SE.vec <- c(0,0,0,SE.A.12,SE.B.12,SE.C.12,SE.A.14,SE.B.14,SE.C.14)
estimates.molten$SE <- SE.vec
dodge <- position_dodge(width=0.9)
ggplot(data=estimates.molten, aes(x = Year, y = Blighted.Addresses,ymax=Blighted.Addresses+SE,ymin=Blighted.Addresses-SE)) +
geom_bar(stat="identity",fill="dodgerblue",position=dodge,width=.75)+
facet_wrap("Model") + 
geom_errorbar(position=dodge, width=0.25)+ 
geom_text (aes(label=sprintf("%1.0f",Blighted.Addresses), size=12,vjust=-1))+
theme(legend.position="none")+
labs(title = "Estimated Blight In New Orleans")

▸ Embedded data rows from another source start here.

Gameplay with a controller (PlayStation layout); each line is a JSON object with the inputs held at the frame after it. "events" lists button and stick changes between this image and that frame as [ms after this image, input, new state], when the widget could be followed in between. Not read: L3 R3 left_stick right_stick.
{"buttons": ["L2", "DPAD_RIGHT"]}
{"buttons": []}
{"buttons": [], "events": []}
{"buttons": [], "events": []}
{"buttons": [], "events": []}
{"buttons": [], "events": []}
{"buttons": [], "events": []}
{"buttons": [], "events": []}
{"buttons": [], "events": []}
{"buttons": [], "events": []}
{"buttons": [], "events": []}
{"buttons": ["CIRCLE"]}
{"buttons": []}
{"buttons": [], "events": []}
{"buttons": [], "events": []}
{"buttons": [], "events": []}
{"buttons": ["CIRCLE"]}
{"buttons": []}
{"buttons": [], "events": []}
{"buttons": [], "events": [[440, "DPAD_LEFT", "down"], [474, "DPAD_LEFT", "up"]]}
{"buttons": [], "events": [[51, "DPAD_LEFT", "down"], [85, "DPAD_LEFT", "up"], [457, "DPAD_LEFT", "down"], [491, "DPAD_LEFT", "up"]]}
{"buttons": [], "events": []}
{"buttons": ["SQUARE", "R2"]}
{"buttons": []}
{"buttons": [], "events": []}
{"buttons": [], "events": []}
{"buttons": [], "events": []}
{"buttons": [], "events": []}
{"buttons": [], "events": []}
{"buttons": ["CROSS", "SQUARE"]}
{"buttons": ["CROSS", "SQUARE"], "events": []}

This implies reductions from 2010 of:

reduction.molten$SE <- SE.vec[-c(1:3)]
ggplot(data=reduction.molten, aes(x = Year, y = Blighted.Addresses, ymax=Blighted.Addresses+SE, ymin=Blighted.Addresses-SE)) +
geom_bar(stat="identity",fill="dodgerblue",width=.75)+ 
facet_wrap("Model") + 
geom_errorbar(position=dodge, width=0.25)+ 
geom_text (aes(label=sprintf("%1.0f",Blighted.Addresses), size=12,vjust=-2))+
theme(legend.position="none")+
labs(title = "Estimated Blight Reduction In New Orleans from 2010")

Discussion

The three models can be described as below:

Parameter Model A Model B Model C
UNO Survey Variables Blighted addresses only Blighted addresses, houses undergoing renovations, all vacant lots Blighted addresses, houses undergoing renovations, vacant lots that were also vacant in the previous survey
Parsimony Most straightforward Adds complexity Most complex
USPS Consistency Excludes lots and houses undergoing renovation that would likely be considered no-stats Includes vacant lots that likely wouldn’t be considered no-stats Most consistent

The models range from A, which is the most straightforward but possibly too simplistic, to C, which adds complexity in an attempt to align with the no-stat definition as closely as possible. Model B offers a middle ground, being more straightforward than C but more faithful to the USPS definitions than A.

Based on our results, we can likely dismiss Model A as a realistic model, particularly in light of the 2014-2015 results. A 60% reduction from 2010 to 2014-2015 is unrealistic and does not match with historical trends. The addition of lots and houses undergoing renovation appears necessary for estimation to work properly. Both Models B and C provide more realistic results, with Model B being more conservative and Model C more aggressive. Based on these two models, we can estimate that between 2010 and 2014-2015, New Orleans saw a reduction of over 15,000, and perhaps as many as 20,000, blighted addresses.